[erlang-questions] Strings - deprecated functions

Loïc Hoguin essen@REDACTED
Fri Nov 24 15:40:40 CET 2017

On 11/24/2017 03:07 PM, Eric des Courtis wrote:
>  From my perspective, we want the following things:
>   * The libraries to stay simple, small and clean (that means throwing
>     away things)
>   * Our old code to continue to work without modifications (that means
>     having a mechanism for compiling old code targetting new versions of
>     Erlang)

That can work in many cases but not in the general case. This only works 
for a specific set of changes where an equivalent still exists in the 
code base.

For example removing ciphers or hashes in crypto requires human 
intervention on every code bases that require them.

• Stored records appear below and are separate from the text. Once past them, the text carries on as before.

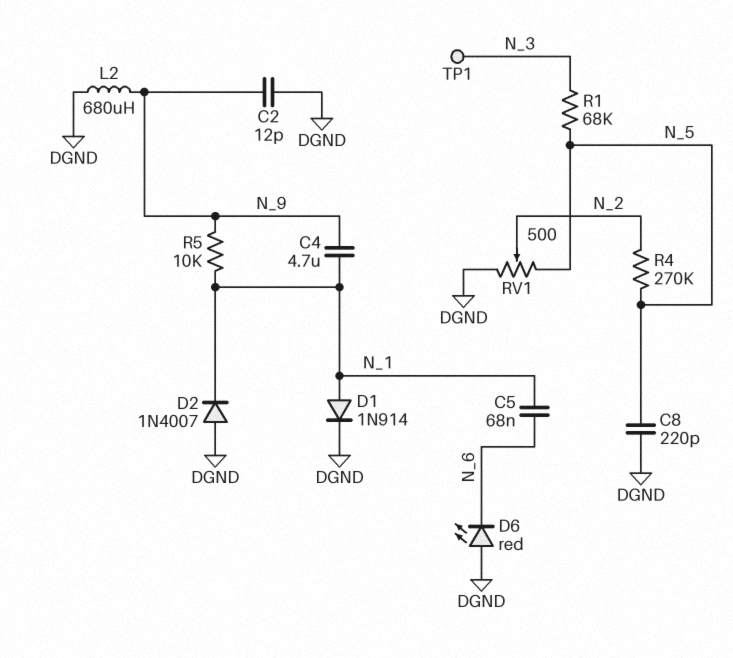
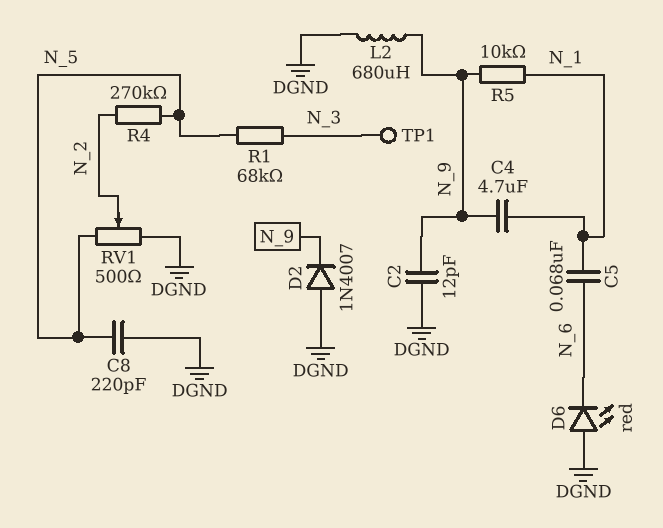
D1: diode 1N914 (A N_1, K DGND) -> none
D2: diode 1N4007 (A DGND, K N_1) -> diode 1N4007 (A DGND, K N_9)

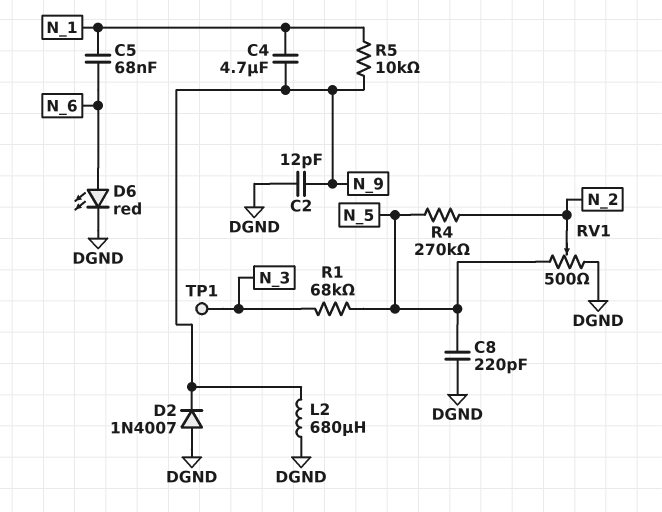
D6: LED red (A DGND, K N_6) -> LED red (A N_6, K DGND)

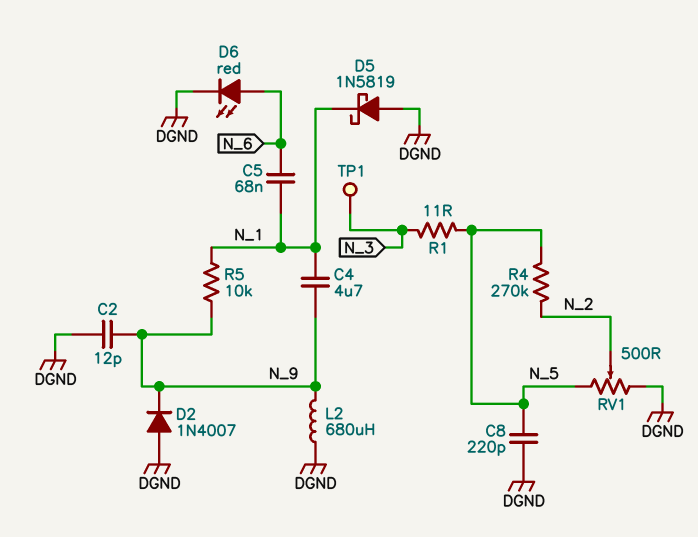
D5: none -> schottky 1N5819 (A DGND, K N_1)
R1: 68k (N_3, N_5) -> 11 (N_3, N_5)

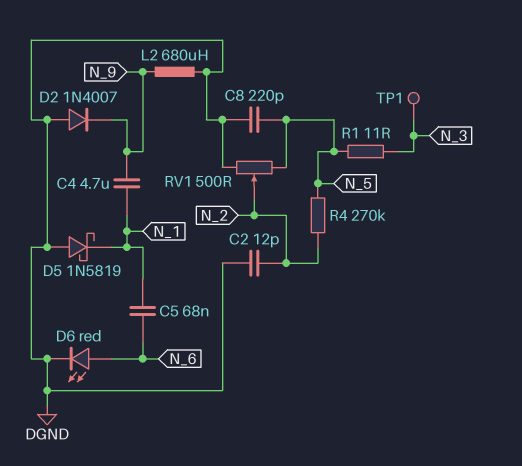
C2: 12pF (DGND, N_9) -> 12pF (DGND, N_2)
R5: 10k (N_1, N_9) -> none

Another issue comes from old code requiring syntax or VM features that 
have been removed.

Then you have issues where it is technically still possible to do the 
old functionality, but the performance or memory aspects are not equivalent.

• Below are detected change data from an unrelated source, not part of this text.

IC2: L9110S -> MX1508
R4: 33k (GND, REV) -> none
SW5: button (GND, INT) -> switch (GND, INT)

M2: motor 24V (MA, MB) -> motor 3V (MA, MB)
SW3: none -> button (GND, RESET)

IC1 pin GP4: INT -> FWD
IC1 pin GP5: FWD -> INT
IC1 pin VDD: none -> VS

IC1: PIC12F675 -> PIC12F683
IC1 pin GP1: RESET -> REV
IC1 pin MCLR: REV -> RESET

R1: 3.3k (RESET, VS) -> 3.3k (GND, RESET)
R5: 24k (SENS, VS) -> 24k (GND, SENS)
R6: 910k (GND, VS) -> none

>   * To mix old and new Erlang code together

If it's maintained, no problem. If not, even if it compiles and runs you 
should probably make sure to have a good set of tests to know it still 
works as intended.

You'll want to do this even if OTP team go out of their way to make sure 
everything stays compatible forever.

> I see no reason why we can't have both. What I am not okay with is:
>   * Endlessly growing libraries of functions that are there for legacy
>     reasons (wasting space and confusing new developers)
>   * Fixing libraries over and over again because something got marked
>     deprecated
> So how do we get both?

You don't.

In fact your second point is incorrect: there's absolutely no reason to 
fix a library because something got marked deprecated.


Developers should not "fix" libraries when something gets marked 
deprecated. Developers should *take notice* that something has been 

There's nothing to fix to begin with! Check your OCD levels and stop 
trying to get rid of all the deprecation warnings with obscure parse 
transforms or version-specific defines...

The time to fix comes when the feature gets *removed* or is rendered 
*incompatible*. (Or soon before that actually happens, anyway.)

As far as the string module is concerned, there's absolutely no need to 
spend efforts to make your code run for both the old and the new string 
module because the functions will not be removed for a very long time. 
And until they are, chances are you will stop supporting OTP versions 
before the new functions were introduced. You can do the changes THEN.

I am baffled every time someone opens a ticket telling me that I have 
deprecation warnings. I know! But they're harmless and the code works on 
all supported versions, so why would I spend efforts to remove it?

Your question can be reframed to be about an endlessly growing library + 
having to fix libraries when things get removed, which is more of a 
choice, you can't really have both. Either you have an endlessly growing 
library, or you remove functions and fix libraries (manually or otherwise).